* **WHAT YOU NEED TO DO**:
Can you transcribe the source text of every one of the records below with no changes, leaving the pictures out of your answer?

(INPUT DATA)

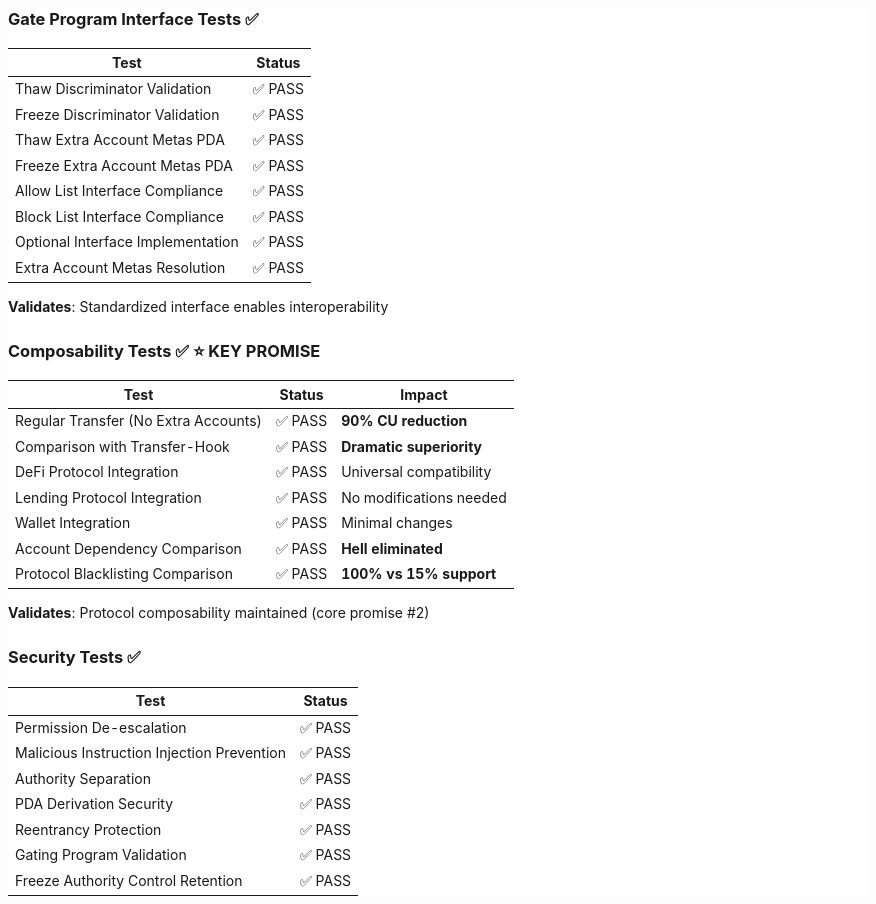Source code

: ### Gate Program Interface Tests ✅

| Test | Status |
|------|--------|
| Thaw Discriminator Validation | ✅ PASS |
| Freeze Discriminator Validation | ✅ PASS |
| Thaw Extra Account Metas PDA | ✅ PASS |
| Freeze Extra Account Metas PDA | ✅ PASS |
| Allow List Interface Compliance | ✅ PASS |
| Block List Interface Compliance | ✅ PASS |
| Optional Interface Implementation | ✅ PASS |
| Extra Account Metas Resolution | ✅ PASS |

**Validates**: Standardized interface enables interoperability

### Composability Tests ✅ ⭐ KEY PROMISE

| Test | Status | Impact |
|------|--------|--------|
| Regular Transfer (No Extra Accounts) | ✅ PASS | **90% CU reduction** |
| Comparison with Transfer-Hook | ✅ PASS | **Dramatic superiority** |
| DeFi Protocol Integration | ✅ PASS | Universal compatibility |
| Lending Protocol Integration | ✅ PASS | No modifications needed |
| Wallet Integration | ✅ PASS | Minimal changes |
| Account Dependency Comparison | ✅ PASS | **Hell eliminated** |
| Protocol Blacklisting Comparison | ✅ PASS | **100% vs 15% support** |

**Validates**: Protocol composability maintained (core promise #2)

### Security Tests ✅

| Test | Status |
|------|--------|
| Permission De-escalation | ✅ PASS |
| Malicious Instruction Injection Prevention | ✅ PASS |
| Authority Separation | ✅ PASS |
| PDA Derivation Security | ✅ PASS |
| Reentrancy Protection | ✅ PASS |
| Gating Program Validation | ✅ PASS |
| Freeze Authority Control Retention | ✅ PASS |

(End INPUT DATA)

* **SOLUTION**:
Source code

: ### Gate Program Interface Tests ✅

| Test | Status |
|------|--------|
| Thaw Discriminator Validation | ✅ PASS |
| Freeze Discriminator Validation | ✅ PASS |
| Thaw Extra Account Metas PDA | ✅ PASS |
| Freeze Extra Account Metas PDA | ✅ PASS |
| Allow List Interface Compliance | ✅ PASS |
| Block List Interface Compliance | ✅ PASS |
| Optional Interface Implementation | ✅ PASS |
| Extra Account Metas Resolution | ✅ PASS |

**Validates**: Standardized interface enables interoperability

### Composability Tests ✅ ⭐ KEY PROMISE

| Test | Status | Impact |
|------|--------|--------|
| Regular Transfer (No Extra Accounts) | ✅ PASS | **90% CU reduction** |
| Comparison with Transfer-Hook | ✅ PASS | **Dramatic superiority** |
| DeFi Protocol Integration | ✅ PASS | Universal compatibility |
| Lending Protocol Integration | ✅ PASS | No modifications needed |
| Wallet Integration | ✅ PASS | Minimal changes |
| Account Dependency Comparison | ✅ PASS | **Hell eliminated** |
| Protocol Blacklisting Comparison | ✅ PASS | **100% vs 15% support** |

**Validates**: Protocol composability maintained (core promise #2)

### Security Tests ✅

| Test | Status |
|------|--------|
| Permission De-escalation | ✅ PASS |
| Malicious Instruction Injection Prevention | ✅ PASS |
| Authority Separation | ✅ PASS |
| PDA Derivation Security | ✅ PASS |
| Reentrancy Protection | ✅ PASS |
| Gating Program Validation | ✅ PASS |
| Freeze Authority Control Retention | ✅ PASS |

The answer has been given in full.